A great advantage of railways over other transport modes is that rail corridors are, relatively speaking, very compact. This benefit results from trains closely following a tightly constrained transit path. One cost of compactness is complexity of the physical interfaces between vehicle and infrastructure required to achieve it. Other interfaces, such as telecommunications, for example, are equally complex for all transport modes. These other predominantly non-physical interfaces are far more readily configurable than say, wheel and rail profiles, track gauge, or rolling stock outline.

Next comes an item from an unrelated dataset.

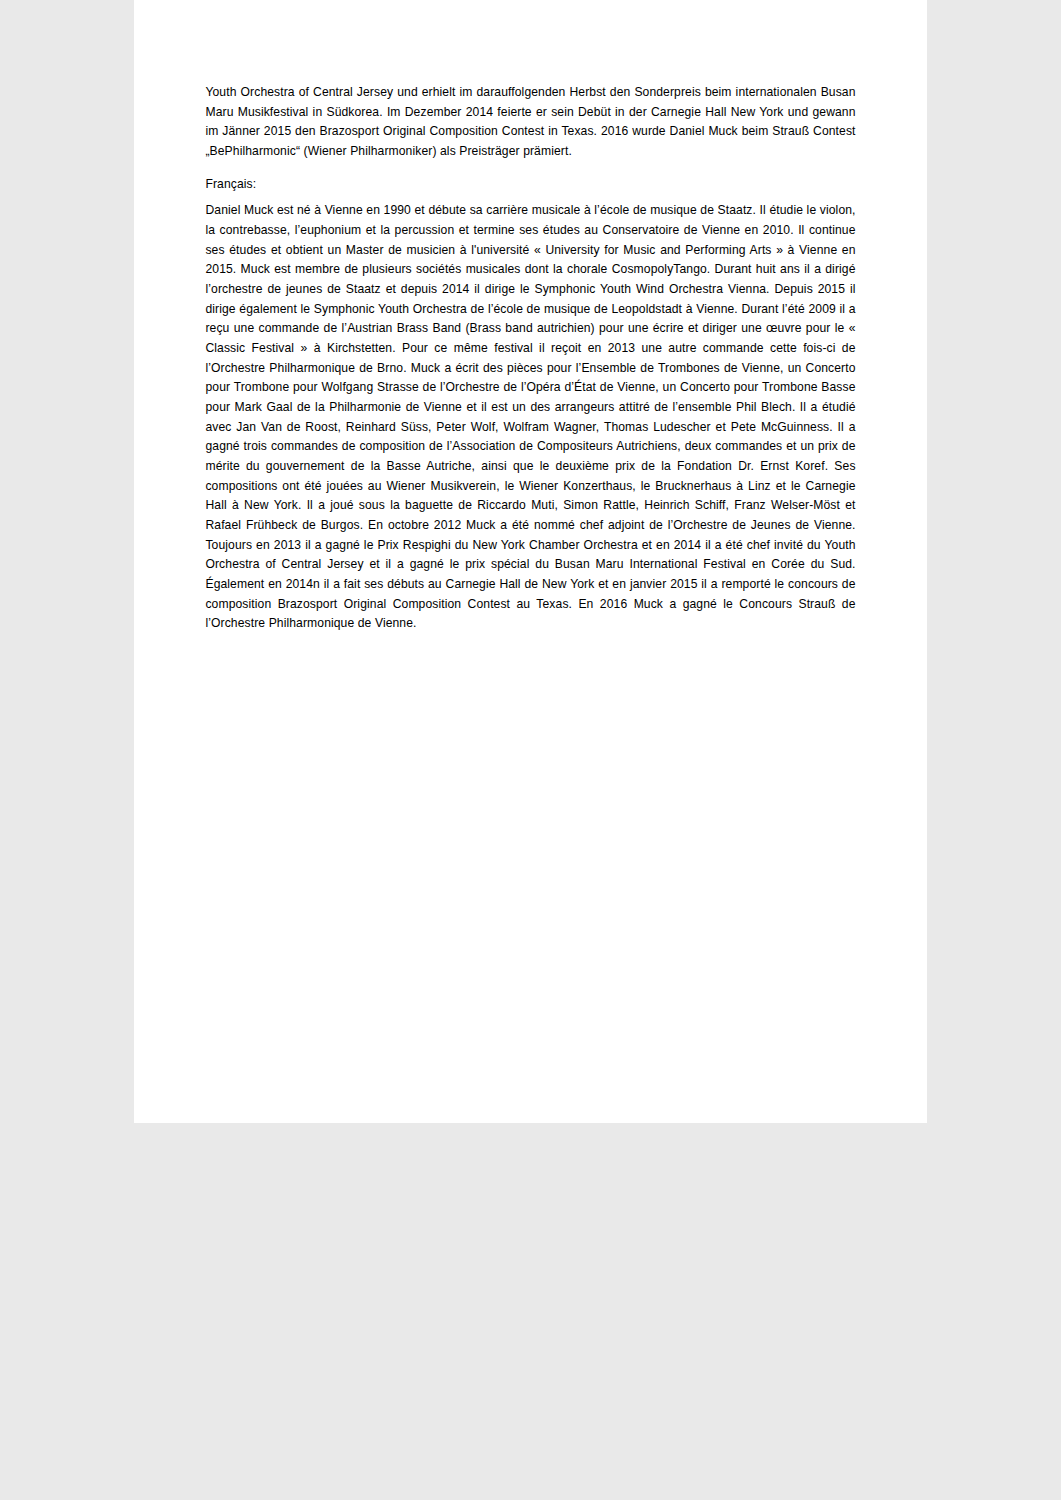Youth Orchestra of Central Jersey und erhielt im darauffolgenden Herbst den Sonderpreis beim internationalen Busan Maru Musikfestival in Südkorea. Im Dezember 2014 feierte er sein Debüt in der Carnegie Hall New York und gewann im Jänner 2015 den Brazosport Original Composition Contest in Texas. 2016 wurde Daniel Muck beim Strauß Contest „BePhilharmonic“ (Wiener Philharmoniker) als Preisträger prämiert.
Français:
Daniel Muck est né à Vienne en 1990 et débute sa carrière musicale à l’école de musique de Staatz. Il étudie le violon, la contrebasse, l’euphonium et la percussion et termine ses études au Conservatoire de Vienne en 2010. Il continue ses études et obtient un Master de musicien à l'université « University for Music and Performing Arts » à Vienne en 2015. Muck est membre de plusieurs sociétés musicales dont la chorale CosmopolyTango. Durant huit ans il a dirigé l’orchestre de jeunes de Staatz et depuis 2014 il dirige le Symphonic Youth Wind Orchestra Vienna. Depuis 2015 il dirige également le Symphonic Youth Orchestra de l’école de musique de Leopoldstadt à Vienne. Durant l’été 2009 il a reçu une commande de l’Austrian Brass Band (Brass band autrichien) pour une écrire et diriger une œuvre pour le « Classic Festival » à Kirchstetten. Pour ce même festival il reçoit en 2013 une autre commande cette fois-ci de l’Orchestre Philharmonique de Brno. Muck a écrit des pièces pour l’Ensemble de Trombones de Vienne, un Concerto pour Trombone pour Wolfgang Strasse de l’Orchestre de l’Opéra d’État de Vienne, un Concerto pour Trombone Basse pour Mark Gaal de la Philharmonie de Vienne et il est un des arrangeurs attitré de l’ensemble Phil Blech. Il a étudié avec Jan Van de Roost, Reinhard Süss, Peter Wolf, Wolfram Wagner, Thomas Ludescher et Pete McGuinness. Il a gagné trois commandes de composition de l’Association de Compositeurs Autrichiens, deux commandes et un prix de mérite du gouvernement de la Basse Autriche, ainsi que le deuxième prix de la Fondation Dr. Ernst Koref. Ses compositions ont été jouées au Wiener Musikverein, le Wiener Konzerthaus, le Brucknerhaus à Linz et le Carnegie Hall à New York. Il a joué sous la baguette de Riccardo Muti, Simon Rattle, Heinrich Schiff, Franz Welser-Möst et Rafael Frühbeck de Burgos. En octobre 2012 Muck a été nommé chef adjoint de l’Orchestre de Jeunes de Vienne. Toujours en 2013 il a gagné le Prix Respighi du New York Chamber Orchestra et en 2014 il a été chef invité du Youth Orchestra of Central Jersey et il a gagné le prix spécial du Busan Maru International Festival en Corée du Sud. Également en 2014n il a fait ses débuts au Carnegie Hall de New York et en janvier 2015 il a remporté le concours de composition Brazosport Original Composition Contest au Texas. En 2016 Muck a gagné le Concours Strauß de l’Orchestre Philharmonique de Vienne.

A common feature of successful rail projects is effective interface management from the beginning to end. A number of factors conspire to result in increasingly more complex interfaces, making rigorous interface management more important than ever before. Most established railways have produced interface standards, a great step towards systematic management of interfaces. However, it's no secret that one major project after another experiences serious time and cost problems owing to interface issues materialising late in the project. Why is that? Is there a pattern?
In our experience there does appear to be a pattern. Although there are some excellent examples of railway interface standards, many constitute little more than a record of what has historically occurred. The most useful railway interface standard is one based on a contemporary, thorough, and objective analysis of the subject. Such studies do not come cheaply and are often seen, if their need is recognised at all, as either an avoidable cost or a transferable risk. The physics of train operations means interface management is, in fact, entirely unavoidable. The interfaces are all tested by the system itself and are proven to be either satisfactory or unsatisfactory. Although short term deferral of interface management is possible, the cost of retrospective interface management is unlikely to ever be less than proactive interface management.
In closing, we might reflect on the incisively profound statement made by a road transport company senior executive, when addressing his board about train procurement as a precursor to getting started in rail: “It’s not like buying a truck!”